Exercise objective. Copy out all of the data exactly as it appears.

Dataset.

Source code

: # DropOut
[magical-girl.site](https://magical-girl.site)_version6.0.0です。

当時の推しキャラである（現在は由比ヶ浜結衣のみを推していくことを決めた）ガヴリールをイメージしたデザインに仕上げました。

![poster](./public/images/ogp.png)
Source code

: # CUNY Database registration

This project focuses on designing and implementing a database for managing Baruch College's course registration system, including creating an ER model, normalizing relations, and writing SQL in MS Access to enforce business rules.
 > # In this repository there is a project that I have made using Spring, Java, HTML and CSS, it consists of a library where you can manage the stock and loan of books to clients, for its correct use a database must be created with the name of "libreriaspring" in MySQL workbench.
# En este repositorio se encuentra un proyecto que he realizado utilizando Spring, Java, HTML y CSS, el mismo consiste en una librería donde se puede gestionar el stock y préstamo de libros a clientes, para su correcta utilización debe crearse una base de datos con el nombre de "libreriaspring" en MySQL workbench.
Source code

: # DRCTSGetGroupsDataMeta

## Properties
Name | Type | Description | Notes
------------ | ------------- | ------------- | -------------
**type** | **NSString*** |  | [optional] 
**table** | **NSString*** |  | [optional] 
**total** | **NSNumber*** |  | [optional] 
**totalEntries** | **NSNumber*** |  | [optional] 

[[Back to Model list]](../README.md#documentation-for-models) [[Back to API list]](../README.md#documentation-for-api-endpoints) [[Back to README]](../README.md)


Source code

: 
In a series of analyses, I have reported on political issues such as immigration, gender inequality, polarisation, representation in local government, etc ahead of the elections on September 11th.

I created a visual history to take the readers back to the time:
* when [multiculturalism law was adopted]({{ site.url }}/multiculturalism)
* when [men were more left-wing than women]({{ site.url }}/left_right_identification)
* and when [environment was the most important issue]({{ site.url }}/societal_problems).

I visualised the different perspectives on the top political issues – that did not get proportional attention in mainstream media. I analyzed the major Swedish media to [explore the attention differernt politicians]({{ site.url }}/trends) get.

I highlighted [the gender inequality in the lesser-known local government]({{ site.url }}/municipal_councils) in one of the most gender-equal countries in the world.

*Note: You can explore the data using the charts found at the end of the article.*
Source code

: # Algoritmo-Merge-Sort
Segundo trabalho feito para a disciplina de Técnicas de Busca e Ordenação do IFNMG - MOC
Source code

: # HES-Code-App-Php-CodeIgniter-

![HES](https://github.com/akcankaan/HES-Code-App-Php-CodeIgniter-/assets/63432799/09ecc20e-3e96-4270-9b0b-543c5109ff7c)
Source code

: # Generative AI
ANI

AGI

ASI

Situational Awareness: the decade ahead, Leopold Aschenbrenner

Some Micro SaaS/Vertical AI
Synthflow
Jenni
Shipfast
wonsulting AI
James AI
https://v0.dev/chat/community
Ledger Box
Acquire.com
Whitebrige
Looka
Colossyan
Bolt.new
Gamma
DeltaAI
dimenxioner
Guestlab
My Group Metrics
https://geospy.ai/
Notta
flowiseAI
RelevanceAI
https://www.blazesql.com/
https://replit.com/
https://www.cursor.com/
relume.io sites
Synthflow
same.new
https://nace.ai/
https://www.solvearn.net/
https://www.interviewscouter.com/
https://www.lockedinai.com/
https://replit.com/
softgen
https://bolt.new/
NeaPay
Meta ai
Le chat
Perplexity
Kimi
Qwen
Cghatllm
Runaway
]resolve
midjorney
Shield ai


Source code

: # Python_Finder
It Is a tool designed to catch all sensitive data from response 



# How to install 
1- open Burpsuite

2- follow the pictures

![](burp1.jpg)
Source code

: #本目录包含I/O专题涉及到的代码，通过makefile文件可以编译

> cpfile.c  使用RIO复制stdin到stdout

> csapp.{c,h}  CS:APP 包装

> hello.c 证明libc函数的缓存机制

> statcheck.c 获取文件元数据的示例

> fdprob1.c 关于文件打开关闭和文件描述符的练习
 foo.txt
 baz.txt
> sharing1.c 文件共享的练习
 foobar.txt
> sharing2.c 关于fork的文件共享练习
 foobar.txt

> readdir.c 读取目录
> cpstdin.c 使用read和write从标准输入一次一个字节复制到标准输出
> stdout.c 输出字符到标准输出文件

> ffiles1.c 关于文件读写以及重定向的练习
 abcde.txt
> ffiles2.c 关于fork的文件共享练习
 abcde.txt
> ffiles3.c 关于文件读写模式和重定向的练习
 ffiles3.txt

Solution to this problem.
Source code

: # DropOut
[magical-girl.site](https://magical-girl.site)_version6.0.0です。

当時の推しキャラである（現在は由比ヶ浜結衣のみを推していくことを決めた）ガヴリールをイメージしたデザインに仕上げました。

![poster](./public/images/ogp.png)
Source code

: # CUNY Database registration

This project focuses on designing and implementing a database for managing Baruch College's course registration system, including creating an ER model, normalizing relations, and writing SQL in MS Access to enforce business rules.
 > # In this repository there is a project that I have made using Spring, Java, HTML and CSS, it consists of a library where you can manage the stock and loan of books to clients, for its correct use a database must be created with the name of "libreriaspring" in MySQL workbench.
# En este repositorio se encuentra un proyecto que he realizado utilizando Spring, Java, HTML y CSS, el mismo consiste en una librería donde se puede gestionar el stock y préstamo de libros a clientes, para su correcta utilización debe crearse una base de datos con el nombre de "libreriaspring" en MySQL workbench.
Source code

: # DRCTSGetGroupsDataMeta

## Properties
Name | Type | Description | Notes
------------ | ------------- | ------------- | -------------
**type** | **NSString*** |  | [optional] 
**table** | **NSString*** |  | [optional] 
**total** | **NSNumber*** |  | [optional] 
**totalEntries** | **NSNumber*** |  | [optional] 

[[Back to Model list]](../README.md#documentation-for-models) [[Back to API list]](../README.md#documentation-for-api-endpoints) [[Back to README]](../README.md)


Source code

: 
In a series of analyses, I have reported on political issues such as immigration, gender inequality, polarisation, representation in local government, etc ahead of the elections on September 11th.

I created a visual history to take the readers back to the time:
* when [multiculturalism law was adopted]({{ site.url }}/multiculturalism)
* when [men were more left-wing than women]({{ site.url }}/left_right_identification)
* and when [environment was the most important issue]({{ site.url }}/societal_problems).

I visualised the different perspectives on the top political issues – that did not get proportional attention in mainstream media. I analyzed the major Swedish media to [explore the attention differernt politicians]({{ site.url }}/trends) get.

I highlighted [the gender inequality in the lesser-known local government]({{ site.url }}/municipal_councils) in one of the most gender-equal countries in the world.

*Note: You can explore the data using the charts found at the end of the article.*
Source code

: # Algoritmo-Merge-Sort
Segundo trabalho feito para a disciplina de Técnicas de Busca e Ordenação do IFNMG - MOC
Source code

: # HES-Code-App-Php-CodeIgniter-

![HES](https://github.com/akcankaan/HES-Code-App-Php-CodeIgniter-/assets/63432799/09ecc20e-3e96-4270-9b0b-543c5109ff7c)
Source code

: # Generative AI
ANI

AGI

ASI

Situational Awareness: the decade ahead, Leopold Aschenbrenner

Some Micro SaaS/Vertical AI
Synthflow
Jenni
Shipfast
wonsulting AI
James AI
https://v0.dev/chat/community
Ledger Box
Acquire.com
Whitebrige
Looka
Colossyan
Bolt.new
Gamma
DeltaAI
dimenxioner
Guestlab
My Group Metrics
https://geospy.ai/
Notta
flowiseAI
RelevanceAI
https://www.blazesql.com/
https://replit.com/
https://www.cursor.com/
relume.io sites
Synthflow
same.new
https://nace.ai/
https://www.solvearn.net/
https://www.interviewscouter.com/
https://www.lockedinai.com/
https://replit.com/
softgen
https://bolt.new/
NeaPay
Meta ai
Le chat
Perplexity
Kimi
Qwen
Cghatllm
Runaway
]resolve
midjorney
Shield ai


Source code

: # Python_Finder
It Is a tool designed to catch all sensitive data from response 



# How to install 
1- open Burpsuite

2- follow the pictures

![](burp1.jpg)
Source code

: #本目录包含I/O专题涉及到的代码，通过makefile文件可以编译

> cpfile.c  使用RIO复制stdin到stdout

> csapp.{c,h}  CS:APP 包装

> hello.c 证明libc函数的缓存机制

> statcheck.c 获取文件元数据的示例

> fdprob1.c 关于文件打开关闭和文件描述符的练习
 foo.txt
 baz.txt
> sharing1.c 文件共享的练习
 foobar.txt
> sharing2.c 关于fork的文件共享练习
 foobar.txt

> readdir.c 读取目录
> cpstdin.c 使用read和write从标准输入一次一个字节复制到标准输出
> stdout.c 输出字符到标准输出文件

> ffiles1.c 关于文件读写以及重定向的练习
 abcde.txt
> ffiles2.c 关于fork的文件共享练习
 abcde.txt
> ffiles3.c 关于文件读写模式和重定向的练习
 ffiles3.txt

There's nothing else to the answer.